Diffusa nei nostri mari, si trova sui fondali rocciosi e poco
profondi, in prossimità delle coste.
Varietà:
la triglia di scoglio: dal colore rosato, considerata
la più pregiata dal momento che vive in un habitat
che non influisce negativamente sul sapore della sua carne.
Il corpo ha forma ellittico con muso a punta e la pinna dorsale
striata di giallo e bianco.
Se la acquistate molto fresca, potete cucinarla senza eviscerarla,
in questo modo acquisterà un ottimo sapore. La triglia di
scoglio viene chiamata anche beccaccia di mare.

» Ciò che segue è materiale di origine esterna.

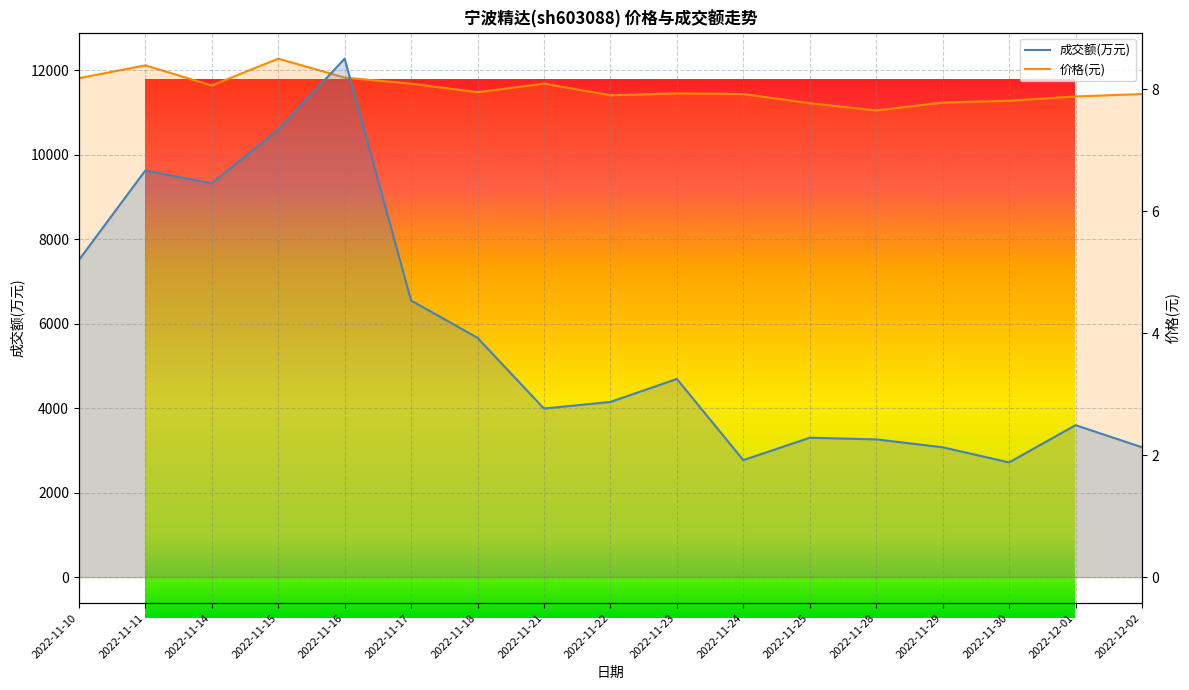

What is the label of the 9th point from the left?

2022-11-22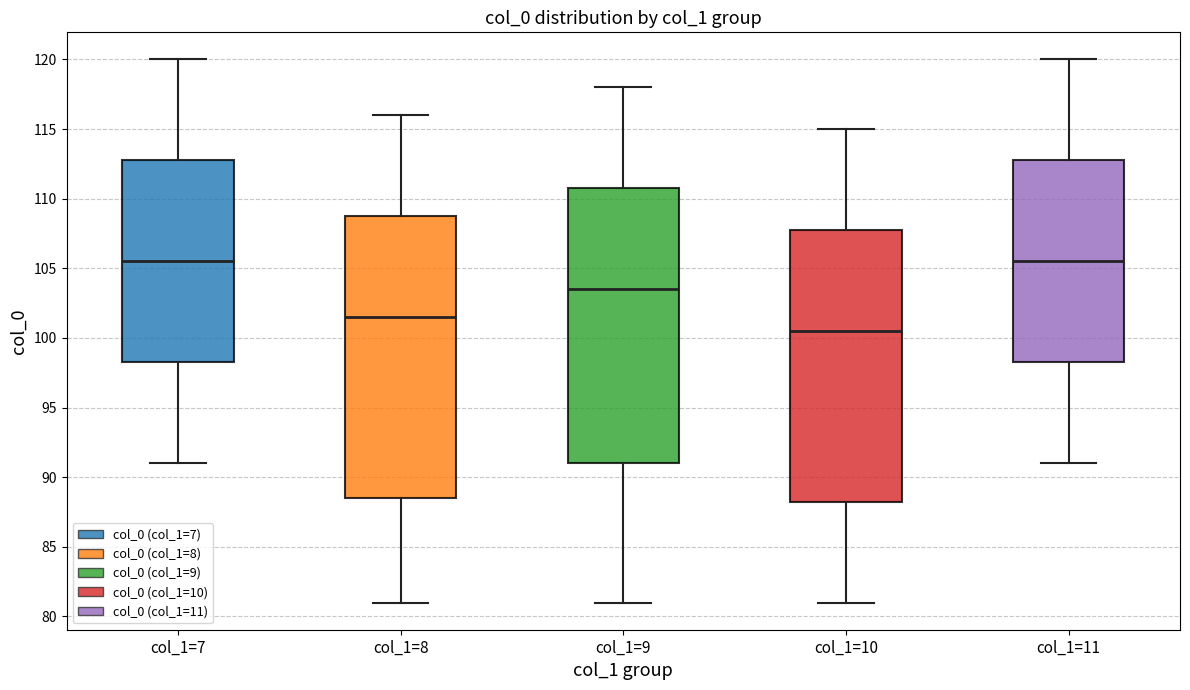

Reading left to right, read every box against the y-axis: the position of its median line, the range the box covers, and the ends of its whiskers. The values are not printed on the chart, so give them approximately, as read against the axis.

col_1=7: median 105.5, box 98.5 to 113.0, whiskers 91.0 to 120.0
col_1=8: median 101.5, box 88.5 to 109.0, whiskers 81.0 to 116.0
col_1=9: median 103.5, box 91.0 to 111.0, whiskers 81.0 to 118.0
col_1=10: median 100.5, box 88.5 to 108.0, whiskers 81.0 to 115.0
col_1=11: median 105.5, box 98.5 to 113.0, whiskers 91.0 to 120.0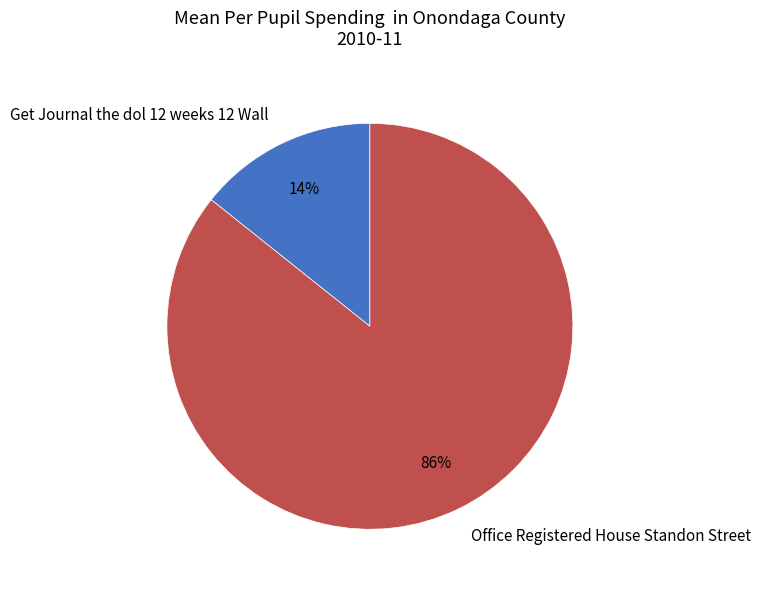

What is the ratio of the value at Get Journal the dol 12 weeks 12 Wall to the value at Office Registered House Standon Street?

0.2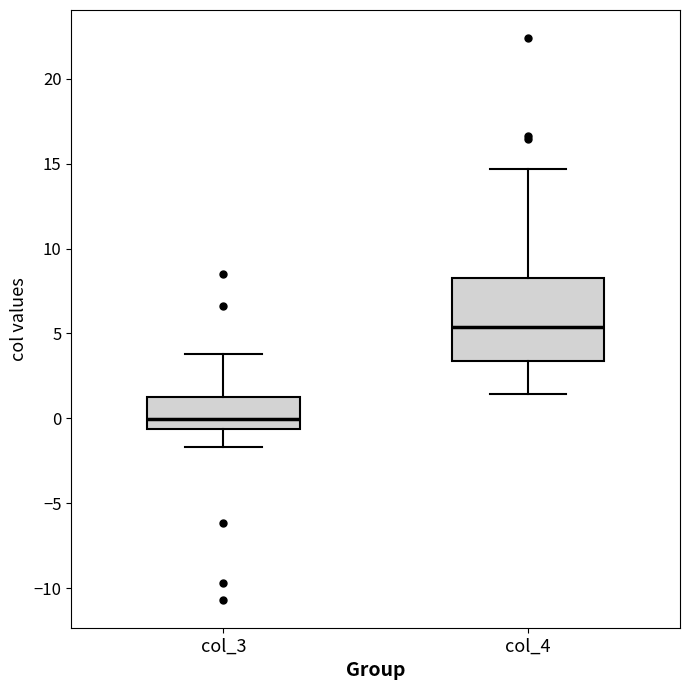

Reading left to right, read every box against the y-axis: the position of its median line, the range the box covers, and the ends of its whiskers. The values are not printed on the chart, so give them approximately, as read against the axis.

col_3: median 0.0, box -0.5 to 1.5, whiskers -1.5 to 4.0
col_4: median 5.5, box 3.5 to 8.5, whiskers 1.5 to 14.5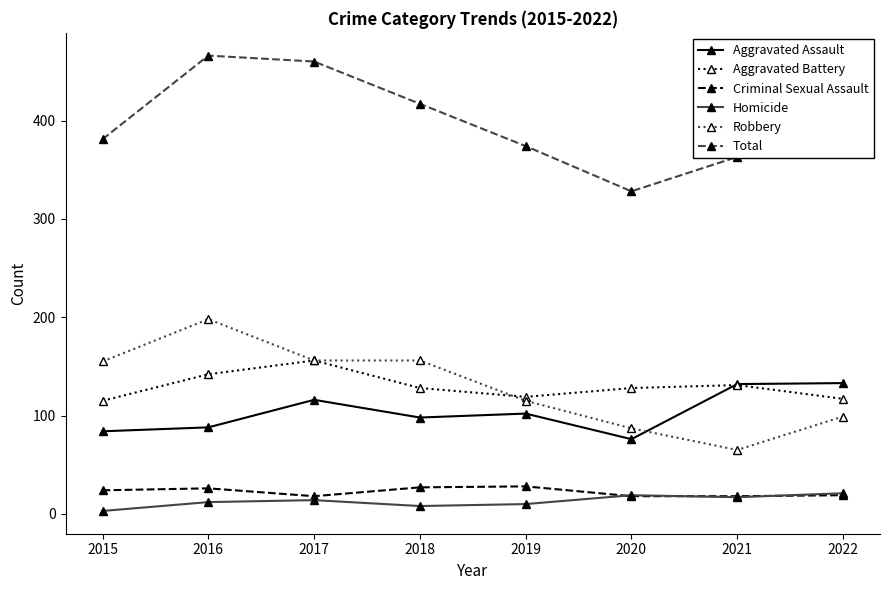

Is it true that Criminal Sexual Assault equals 18 at 2017?

True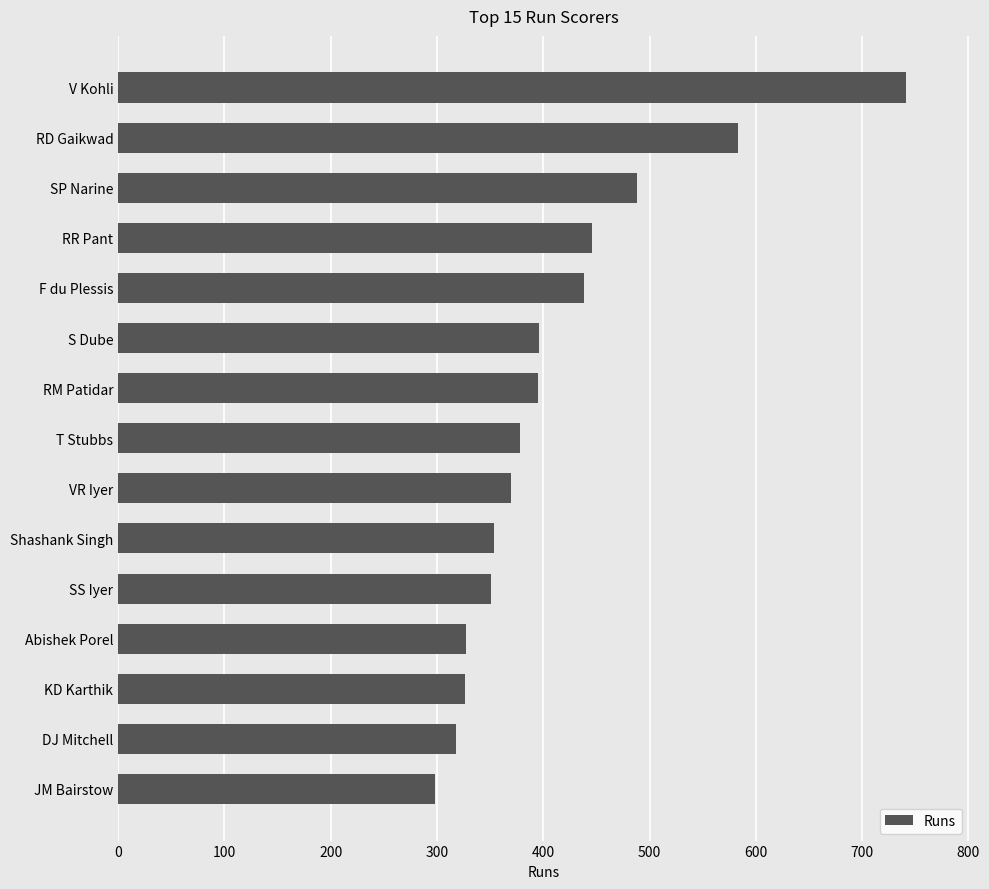

What is the change in value from JM Bairstow to DJ Mitchell?

+20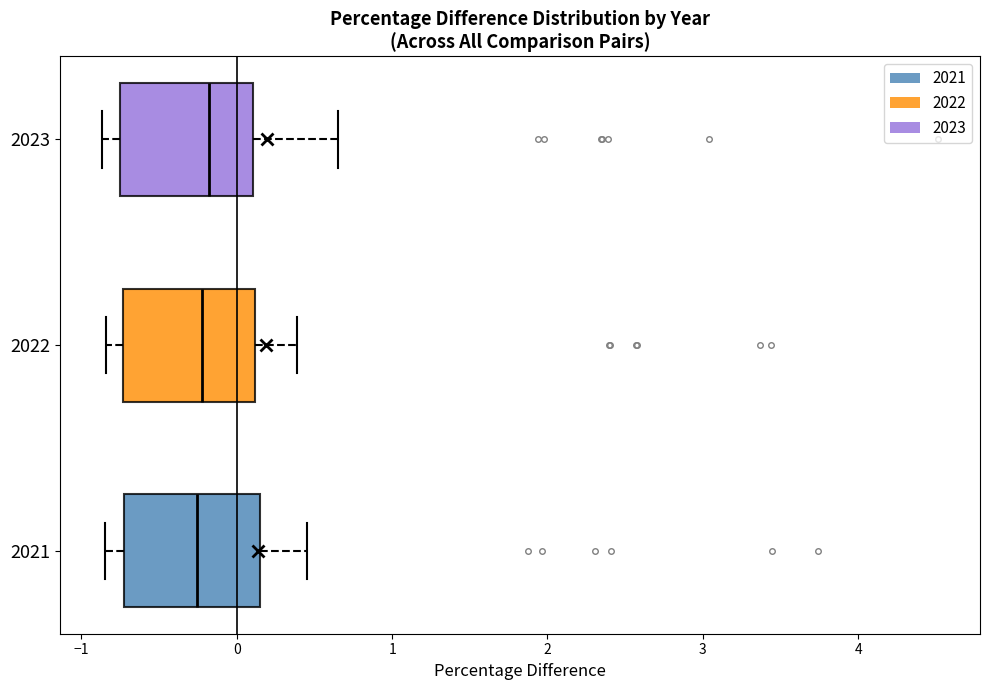

Where is the right edge of the box at y = 2022 on the x-axis? The values are not printed on the chart, so give them approximately, as read against the axis.

0.1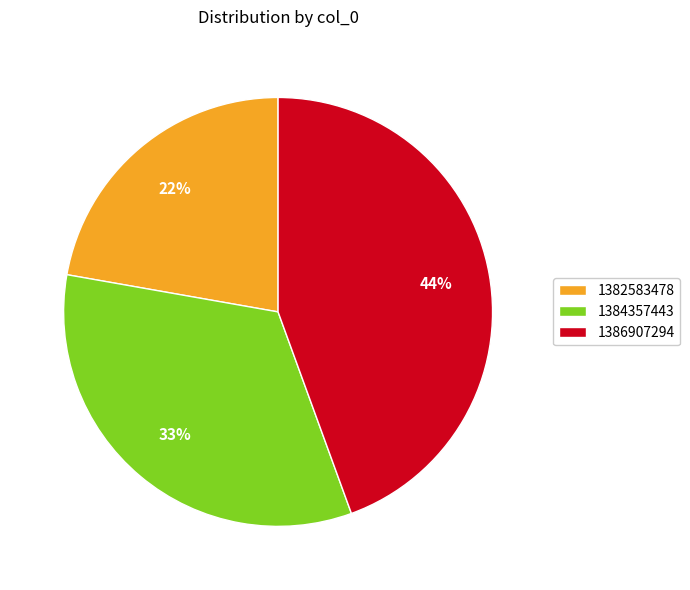

True or false: 1382583478 accounts for 36% of the total.

False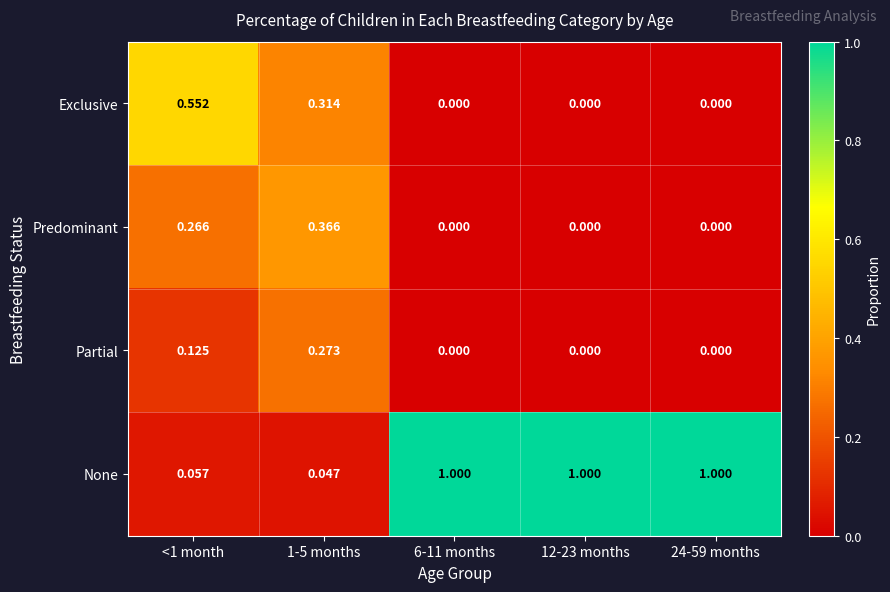

List the series in order of their peak value, lowest first.

Partial, Predominant, Exclusive, None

La triglia di fango: di colore grigiastro, si distingue
dall'altra per il muso che scende ad angolo e per la trasparenza
della pinna dorsale.
Anche questo tipo di triglia potrebbe essere buona, ma dal
momento che non si è sicuri sulle fonti della sua alimentazione,
potrebbe aver trovato del cibo che influisce negativamente
sulla sua carne.
Come acquistarla:
la carne deve essere soda, l'occhio risultare vivo e l'odore gradevole. Fate attenzione anche al colore della pelle che deve essere brillante.
Una precisazione:
dal momento che la triglia, subito dopo pescata inizia a perdere le squame, questo dato non può essere preso in considerazione per l'accertamento della freschezza o meno del pesce.
Conservazione:
andrebbe consumata subito dal momento che è piuttosto deperibile, eventualmente va tenuta nello scomparto più freddo del frigorifero.
Preparazione:
può essere lasciata così com'è, passandola sotto l'acqua corrente
per eliminare le squame che vengono via facilmente, oppure
eviscerarla attraverso le branchie, quindi lavarla ed asciugarla.
Ricordatevi di maneggiarla sempre con delicatezza dal
momento che è un pesce piuttosto fragile.